The Fund recently established three new positions. Could you explain the reasoning behind the purchases?
1. Ashtead is the owner of Sunbelt Rentals, the second largest equipment rental business in the U.S., offering a range of forklifts, backhoes, aerial work platforms, scaffolding, etc. to their construction and industrial customers.
Renting equipment is often cheaper and easier than outright ownership – customers eliminate a large capital expense and convert a fixed cost into a variable cost. As a result, the rental portion of the market has been growing and today accounts for about 55% of the overall U.S. market, a share we expect to see increase further over time. The U.S. equipment rental industry remains quite fragmented with the top five competitors accounting for less than 30% of the market and thousands of small operators at the bottom. Larger players, however, enjoy important benefits from economies of scale, and so can promise better availability, quality, and timeliness of delivery, factors that are important to customers. In addition the larger the rental company is overall, the better it can service regional and national customers and the more buying power it has over equipment manufacturers.
Leveraging these advantages, Sunbelt has grown, through organic growth supplemented by small acquisitions, from just 2% market share in 2002 to 8% share today. Sunbelt’s goal is to achieve 12% U.S. market share in the medium-term, and 20% share long-term, objectives we consider quite achievable. If Sunbelt is successful in achieving its goals, the company could compound earnings per share at a mid-teens or higher rate per annum over the next decade.
2. Camping World Holdings is the largest RV retailer in the U.S., operating more than 200 stores. We estimate Camping World has roughly 13% market share by revenue while the number two player has just under 2% share. As in the case of Sunbelt, scale gives Camping World important advantages, such as substantial volume discounts from suppliers and lower-cost financing. As a result, Camping World is able to offer its customers low prices and garner what we believe to be the highest margins in the industry.
Due to its position in the industry, Camping World is often the only buyer for Mom and Pop RV dealers looking for an exit. Camping World is able to buy these businesses cheap and make them more profitable. We believe between opening and acquiring new stores, Camping World will be able to double its store count in the next five years and continue to increase market share well after that.
Today, Camping World is trading close to all-time low valuation levels – 6.0x our estimate of 2019 EBITDA – as a result of cyclical concerns and investor anxiety regarding a large recent acquisition. However, we believe that these fears are overblown, and the current price represents an attractive entry point into a high-quality business with the potential to compound value at an attractive rate for a long time to come.
3. Metro Bank, a new entrant in the U.K. banking market, was founded by Vernon Hill, one of the most successful U.S. bankers of the last 40 years. Hill’s success in the U.S. was based on a business model that emphasized fanatical customer service and robust, low-cost deposit growth. Metro Bank is essentially this same model, exported to the U.K.
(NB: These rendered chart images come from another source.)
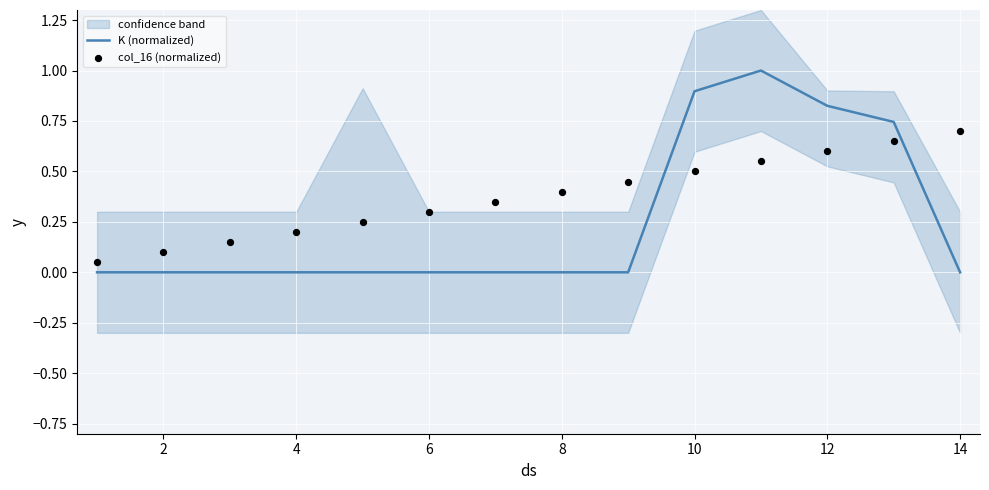

What are all the series names shown in the legend?

K (normalized), col_16 (normalized)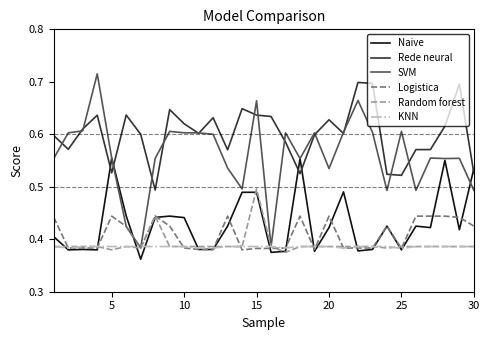

What are all the series names shown in the legend?

Naive, Rede neural, SVM, Logistica, Random forest, KNN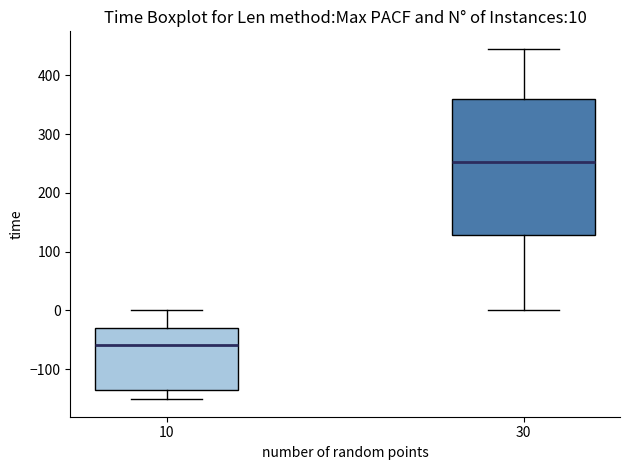

Which box's median line is the highest?

30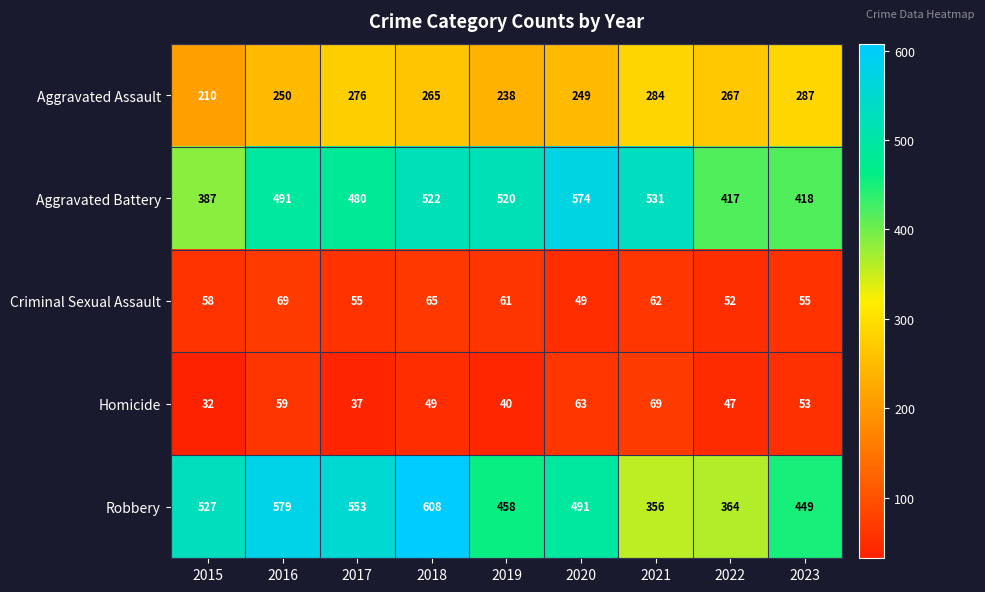

What is the greatest value displayed?

608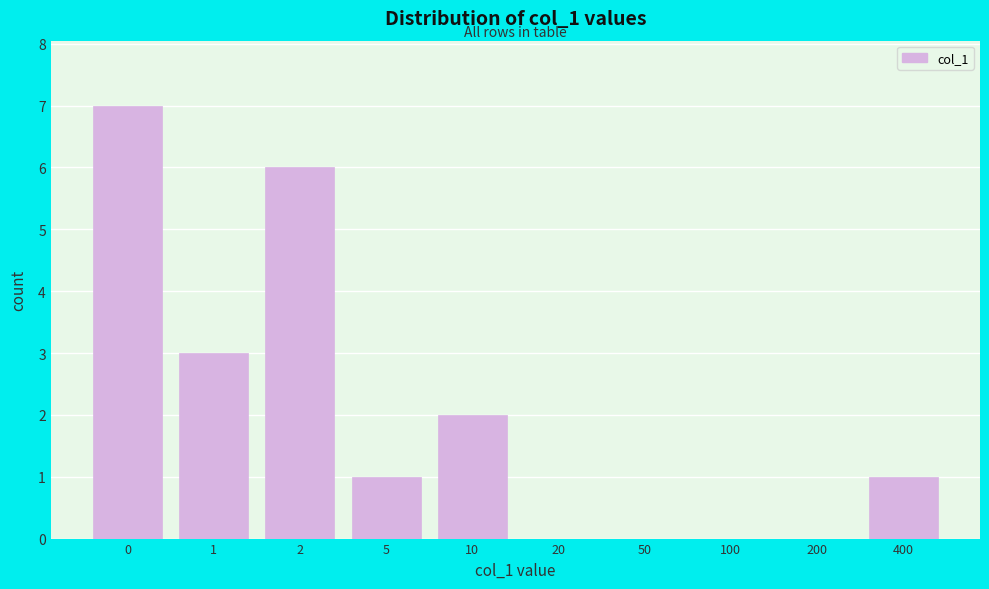

Reading left to right, extract all data points from this chart.

0=7	1=3	2=6	5=1	10=2	20=0	50=0	100=0	200=0	400=1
The U.K. has one of the most concentrated and ossified banking industries in the western world and this concentration has stifled competition and fostered abusive business practices. Most U.K. banks are open only 35 hours a week, take seven days to open an account, and are difficult to contact on the phone. Metro Bank, by contrast, is offering U.K. customers first-rate facilities in prime locations, branches that are open 76 hours a week, including Saturdays and Sundays, account opening in less than an hour and call centers in London answered by a live person.
Unsurprisingly, the reception from the British public and business community has been spectacular, with deposit growth averaging £75 million ($96 million) per branch per year, despite virtually no advertising and paying below market interest rates. Additionally, by attracting deposits at a below market rate, Metro can take a conservative approach to lending. As a result, credit losses have been minimal so far, and we expect them to stay low relative to other banks over time. We expect that over the next five years, Metro will be able to increase its deposit share from 0.5% to about 2%, and achieve higher profitability as branches mature and overhead expenses are leveraged. We anticipate robust earnings growth over the period.
A hallmark of the Fund is low turnover. Why do you favor long holding times?
We focus on companies that we believe have exceptional management, a competitive advantage, and a large growth opportunity. We purchase positions with the expectation to hold them for five to 10 years, or more, which allows the long-term business results to drive the majority of returns. Our intensive, fundamental research provides the confidence to own companies that we believe can weather various economic cycles and produce above average business and investment results over time.